La Cité de Dieu (Augustin)/Livre VIII/Chapitre XX

La Cité de Dieu
Texte établi par RaulxL. Guérin & Cie (Œuvres complètes de Saint Augustin, tome XIIIp. 170-171).
CHAPITRE XX.
S’IL EST CROYABLE QUE DES DIEUX BONS PRÉFÈRENT AVOIR COMMERCE AVEC LES DÉMONS QU’AVEC LES HOMMES.

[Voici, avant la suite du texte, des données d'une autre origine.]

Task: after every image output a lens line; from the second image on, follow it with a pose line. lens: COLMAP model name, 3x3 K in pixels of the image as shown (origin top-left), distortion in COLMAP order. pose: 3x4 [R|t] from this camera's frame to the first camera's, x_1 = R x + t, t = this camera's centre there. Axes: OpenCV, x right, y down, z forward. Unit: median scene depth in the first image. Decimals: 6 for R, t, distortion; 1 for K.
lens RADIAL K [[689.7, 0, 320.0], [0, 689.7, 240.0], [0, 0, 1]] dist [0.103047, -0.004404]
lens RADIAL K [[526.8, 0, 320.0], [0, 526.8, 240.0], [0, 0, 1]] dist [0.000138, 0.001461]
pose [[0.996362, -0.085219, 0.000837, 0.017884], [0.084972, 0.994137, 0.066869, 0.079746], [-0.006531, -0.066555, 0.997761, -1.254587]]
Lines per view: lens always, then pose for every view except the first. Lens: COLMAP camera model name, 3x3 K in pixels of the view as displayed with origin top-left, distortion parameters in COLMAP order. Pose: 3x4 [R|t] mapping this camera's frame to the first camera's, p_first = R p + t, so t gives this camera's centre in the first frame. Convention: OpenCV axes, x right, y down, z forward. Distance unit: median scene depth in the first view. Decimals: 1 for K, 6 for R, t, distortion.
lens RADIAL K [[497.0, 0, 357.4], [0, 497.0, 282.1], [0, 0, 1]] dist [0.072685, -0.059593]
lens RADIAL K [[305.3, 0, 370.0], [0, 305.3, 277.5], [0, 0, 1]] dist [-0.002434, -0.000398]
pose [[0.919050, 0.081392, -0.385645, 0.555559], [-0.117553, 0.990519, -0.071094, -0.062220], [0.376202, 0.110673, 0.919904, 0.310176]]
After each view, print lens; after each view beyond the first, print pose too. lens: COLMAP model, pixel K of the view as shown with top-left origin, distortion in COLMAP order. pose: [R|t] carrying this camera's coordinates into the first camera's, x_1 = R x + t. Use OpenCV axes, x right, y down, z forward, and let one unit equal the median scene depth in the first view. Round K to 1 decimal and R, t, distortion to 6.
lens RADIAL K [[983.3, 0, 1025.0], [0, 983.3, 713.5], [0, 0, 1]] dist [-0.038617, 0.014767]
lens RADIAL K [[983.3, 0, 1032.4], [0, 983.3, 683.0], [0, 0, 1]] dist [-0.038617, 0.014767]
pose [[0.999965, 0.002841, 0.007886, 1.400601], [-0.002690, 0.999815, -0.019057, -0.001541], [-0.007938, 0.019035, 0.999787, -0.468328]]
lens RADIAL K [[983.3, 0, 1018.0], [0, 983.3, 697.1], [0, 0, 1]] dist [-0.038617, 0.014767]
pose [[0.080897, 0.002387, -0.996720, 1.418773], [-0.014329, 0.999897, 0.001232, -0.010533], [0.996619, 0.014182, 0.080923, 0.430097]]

Il y a, suivant eux, une raison pressante et impérieuse qui fait que les démons sont les médiateurs nécessaires entre les dieux et les hommes. Voyons cette raison, cette prétendue nécessité. C’est, disent-ils, qu’aucun dieu ne communique avec l’homme. Voilà une étrange idée de la sainteté divine ! elle empêche Dieu de communiquer avec l’homme suppliant, et le fait entrer en commerce avec le démon superbe ! Ainsi, Dieu ne communique pas avec l’homme pénitent, et il communique avec le démon séducteur ; il ne communique pas avec l’homme qui invoque la Divinité, et il communique avec le démon qui l’usurpe ; il ne communique pas avec l’homme implorant l’indulgence, et il communique avec le démon conseillant l’iniquité ; il ne communique pas avec l’homme qui, éclairé par les livres des philosophes, chasse les poëtes d’un État bien réglé, et il communique avec le démon, qui exige du sénat et des pontifes qu’on représente sur la scène les folles imaginations des poëtes ; il ne communique pas avec l’homme qui interdit d’imputer aux dieux des crimes fantastiques, et il communique avec le démon qui se complaît à voir ces crimes donnés en spectacle ; il ne communique pas avec l’homme qui punit par de justes lois les pratiques des magiciens, et il communique avec le démon qui enseigne et exerce la magie ; il ne communique pas avec l’homme qui fuit les œuvres des démons, et il communique avec le démon qui tend des pièges à la faiblesse de l’homme.